A Chance to Meet and Dress like Oliver Reed

Oliver Reed - A Suitable Teen Idol

The photo above of Oliver Reed is from an 1960s annual aimed at teenage girls. Dear old Ollie looks dashing in blue v-neck sweater and red Bengal striped shirt with white collar. A timeless look that hasn't dated in the 50 years since the photo was published.

I think I have something similar of each item, but here are ways to replicate the look if you don't.

Denim Cashmere V-Neck Sweater - Scotweb Tartan Mill

Even with my glasses on, this Scottish cashmere sweater from Scotweb looks like quite a match.

Fine Red Bengal Stripe Shirt with White Collar - Hawes & Curtis

Bengal stripe shirts with fine stripes in red and with white collars are surprisingly thin on the ground for ready-to-wear. The Hawes & Curtis shirt below was as close as my army of researchers could find.

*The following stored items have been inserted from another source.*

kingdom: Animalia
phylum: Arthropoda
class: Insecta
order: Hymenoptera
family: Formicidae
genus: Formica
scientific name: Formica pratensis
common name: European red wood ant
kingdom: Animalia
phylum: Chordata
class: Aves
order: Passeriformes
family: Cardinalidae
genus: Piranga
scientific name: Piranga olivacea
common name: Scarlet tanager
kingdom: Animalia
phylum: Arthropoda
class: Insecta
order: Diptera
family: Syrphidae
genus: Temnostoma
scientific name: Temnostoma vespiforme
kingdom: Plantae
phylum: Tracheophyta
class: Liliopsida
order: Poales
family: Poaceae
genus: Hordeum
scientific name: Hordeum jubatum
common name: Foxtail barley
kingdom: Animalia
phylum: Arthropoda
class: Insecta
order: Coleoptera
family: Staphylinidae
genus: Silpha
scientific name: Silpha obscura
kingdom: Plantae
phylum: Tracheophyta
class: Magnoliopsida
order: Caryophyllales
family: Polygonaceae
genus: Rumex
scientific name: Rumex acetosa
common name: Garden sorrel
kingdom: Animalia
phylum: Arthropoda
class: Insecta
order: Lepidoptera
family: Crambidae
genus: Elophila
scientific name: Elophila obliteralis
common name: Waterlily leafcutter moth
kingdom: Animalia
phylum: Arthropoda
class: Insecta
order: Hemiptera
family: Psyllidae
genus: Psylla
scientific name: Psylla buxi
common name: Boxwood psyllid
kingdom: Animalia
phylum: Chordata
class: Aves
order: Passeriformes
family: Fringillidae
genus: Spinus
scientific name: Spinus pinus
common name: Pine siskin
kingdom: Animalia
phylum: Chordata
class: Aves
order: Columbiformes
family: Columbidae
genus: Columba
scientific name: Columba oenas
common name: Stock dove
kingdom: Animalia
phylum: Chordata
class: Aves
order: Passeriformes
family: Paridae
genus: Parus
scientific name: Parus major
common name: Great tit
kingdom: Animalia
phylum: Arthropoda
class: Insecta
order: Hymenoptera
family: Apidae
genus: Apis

I recall a wide-striped navy Bengal shirt of mine from Hawes and Curtis' Jermyn Street shop. Made onshore, the stripes were as wide as you can get. It was in a heavy duty yet silky smooth cotton that washed and washed and just kept getting softer and easier to iron. It was an incredible shirt. I wish I knew who made that cloth. I wore it until it was frayed to buggery at collar and cuff, but at some stage you just have to let go. Grief is the price we pay for love.

Augustus Hare

We were never going to get a perfect match for the Ollie's tie, but this exquisite tie from very dear old chums the English necktie makers Augustus Hare — do see their Bow Tie Ballet — is a peerless substitute.

McLaren Blue is handmade in England with silk printed in the silk town of Macclesfield. See how the pattern picks out the blue of the sweater and the red in the shirt. It's almost as if I know what I'm talking about.

I think this combination holds up rather well against the scruffy yet methodically-composed styling of car thief asexuality applied to contemporary teen idols One Direction. 

This Charming Man

Considering the caricature that he helped to perpetuate in his later years, most would consider it remarkable to think that Oliver Reed would have been considered teen idol fodder.

As always, though, stepping behind the simplistic hero/villain pantomime narrative of the news media — which they rather scarily apply to everything including economics and geopolitics — it is clear that Oliver was an erudite, generous and quite charming man. Of course, he could be boorish, but my extensive academic research reveals that this was largely reserved for the pompous and the clamorous.